#### Problems and tasks:
**A)** Please copy the passage on multiples of 3 in a grid word for word, starting at "Note you can" and ending at "and $ab$ minimized.".
**B)** For each statement, say yes or no to whether it agrees with the passage on multiples of 3 in a grid, and quote the words that decide it: (i) There are 27 multiples of 3 from 1 to 81. (ii) Filling 4 rows and 3 columns requires 63 non-multiples of 3. (iii) Solution 2 seeks to minimize $ab$.

#### Reading text:
****************************************
These are just left here for future conveniency. We know that if a row/column of numbers has a single multiple of 3, that entire row/column will be divisible by 3. Since there are 27 multiples of 3 from 1 to 81, We need to find a way to place the 54 non-multiples of 3 such that they take up as many entire rows and columns as possible. If we naively put in non-multiples of 3 in 6 rows from the top, we get 18 - 6 = 12 rows that are multiples of 3. However, we can improve this number by making some rows and columns intersect so that some squares help fill out both rows and columns We see that filling 7 rows/columns would usually take 7 x 9 = 63 of our non-multiples, but if we do 4 rows and 3 columns, 12 will intersect. With our 54 being enough as we need only 51 non-multiples of 3(63 minus the 12 overlapped). We check to see if we can fill out one more row/column, and when that fails we conclude the final answer to be 18 - 7 = (D) 11 -IwOwOwl253

Solution 2

Note you can swap/rotate any configuration of rows, such that all the rows and columns that have a product of 3 are in the top left. Hence the points are bounded by a $a \times b$ rectangle. This has $ab$ are and $a+b$ rows and columns divisible by $3$ . We want $ab\ge 27$ and $ab$ minimized.
****************************************
#### Extracted material:
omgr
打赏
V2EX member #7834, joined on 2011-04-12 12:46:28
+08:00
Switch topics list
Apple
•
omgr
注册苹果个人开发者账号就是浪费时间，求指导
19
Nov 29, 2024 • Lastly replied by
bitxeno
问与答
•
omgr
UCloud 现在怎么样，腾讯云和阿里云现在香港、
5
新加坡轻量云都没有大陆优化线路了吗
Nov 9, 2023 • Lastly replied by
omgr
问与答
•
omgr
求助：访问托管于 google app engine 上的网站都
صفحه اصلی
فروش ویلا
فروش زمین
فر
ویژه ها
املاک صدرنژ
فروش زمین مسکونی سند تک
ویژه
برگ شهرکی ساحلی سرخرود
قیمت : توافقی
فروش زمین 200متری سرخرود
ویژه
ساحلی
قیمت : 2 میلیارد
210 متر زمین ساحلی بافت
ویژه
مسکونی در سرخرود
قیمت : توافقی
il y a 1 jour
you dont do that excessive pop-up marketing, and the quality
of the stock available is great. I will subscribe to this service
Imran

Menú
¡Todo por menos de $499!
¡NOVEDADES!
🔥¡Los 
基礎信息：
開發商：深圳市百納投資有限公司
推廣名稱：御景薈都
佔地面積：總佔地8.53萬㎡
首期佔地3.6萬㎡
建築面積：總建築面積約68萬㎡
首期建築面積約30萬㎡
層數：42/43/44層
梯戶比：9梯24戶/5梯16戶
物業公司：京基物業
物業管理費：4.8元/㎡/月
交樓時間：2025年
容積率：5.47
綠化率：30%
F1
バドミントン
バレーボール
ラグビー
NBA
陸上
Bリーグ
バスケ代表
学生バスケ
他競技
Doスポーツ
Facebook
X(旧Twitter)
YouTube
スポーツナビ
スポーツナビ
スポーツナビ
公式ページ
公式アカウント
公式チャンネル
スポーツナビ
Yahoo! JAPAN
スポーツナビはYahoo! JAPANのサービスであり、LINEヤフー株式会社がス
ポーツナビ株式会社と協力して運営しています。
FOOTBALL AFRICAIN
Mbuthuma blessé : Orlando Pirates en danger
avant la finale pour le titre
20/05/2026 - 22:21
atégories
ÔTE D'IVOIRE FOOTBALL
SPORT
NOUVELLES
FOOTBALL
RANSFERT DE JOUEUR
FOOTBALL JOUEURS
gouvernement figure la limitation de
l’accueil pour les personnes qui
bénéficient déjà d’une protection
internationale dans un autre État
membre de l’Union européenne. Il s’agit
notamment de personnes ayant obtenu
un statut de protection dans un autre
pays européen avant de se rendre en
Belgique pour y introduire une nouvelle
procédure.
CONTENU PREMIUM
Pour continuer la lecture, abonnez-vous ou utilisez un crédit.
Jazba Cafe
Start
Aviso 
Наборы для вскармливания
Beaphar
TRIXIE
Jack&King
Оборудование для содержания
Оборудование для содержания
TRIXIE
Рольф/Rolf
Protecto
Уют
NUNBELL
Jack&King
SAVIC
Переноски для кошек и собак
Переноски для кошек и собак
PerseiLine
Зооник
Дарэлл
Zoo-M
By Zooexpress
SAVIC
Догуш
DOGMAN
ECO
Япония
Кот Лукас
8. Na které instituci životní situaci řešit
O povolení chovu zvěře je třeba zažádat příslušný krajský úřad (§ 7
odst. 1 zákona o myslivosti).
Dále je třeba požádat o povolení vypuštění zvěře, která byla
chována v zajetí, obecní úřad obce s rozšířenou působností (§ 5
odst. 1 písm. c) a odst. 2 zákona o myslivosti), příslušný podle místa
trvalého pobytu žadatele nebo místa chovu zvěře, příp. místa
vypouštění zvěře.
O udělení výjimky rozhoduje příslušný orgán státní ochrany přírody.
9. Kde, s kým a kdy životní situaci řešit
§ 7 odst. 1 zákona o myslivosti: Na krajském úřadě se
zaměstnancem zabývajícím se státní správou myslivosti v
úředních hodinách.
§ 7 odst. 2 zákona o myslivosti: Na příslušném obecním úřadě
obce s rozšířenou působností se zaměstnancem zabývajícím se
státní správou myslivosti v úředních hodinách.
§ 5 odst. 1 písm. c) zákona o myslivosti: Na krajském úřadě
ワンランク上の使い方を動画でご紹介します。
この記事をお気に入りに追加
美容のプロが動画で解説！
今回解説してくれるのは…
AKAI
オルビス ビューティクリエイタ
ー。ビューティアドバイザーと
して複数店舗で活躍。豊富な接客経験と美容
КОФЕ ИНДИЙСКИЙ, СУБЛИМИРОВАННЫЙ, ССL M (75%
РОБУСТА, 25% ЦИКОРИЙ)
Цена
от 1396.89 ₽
****************************************
#### Solutions to the problems:
**A)**
Note you can swap/rotate any configuration of rows, such that all the rows and columns that have a product of 3 are in the top left. Hence the points are bounded by a $a \times b$ rectangle. This has $ab$ are and $a+b$ rows and columns divisible by $3$ . We want $ab\ge 27$ and $ab$ minimized.

**B)**
(i) Yes: "Since there are 27 multiples of 3 from 1 to 81"
(ii) No: "we need only 51 non-multiples of 3(63 minus the 12 overlapped)"
(iii) Yes: "We want $ab\ge 27$ and $ab$ minimized."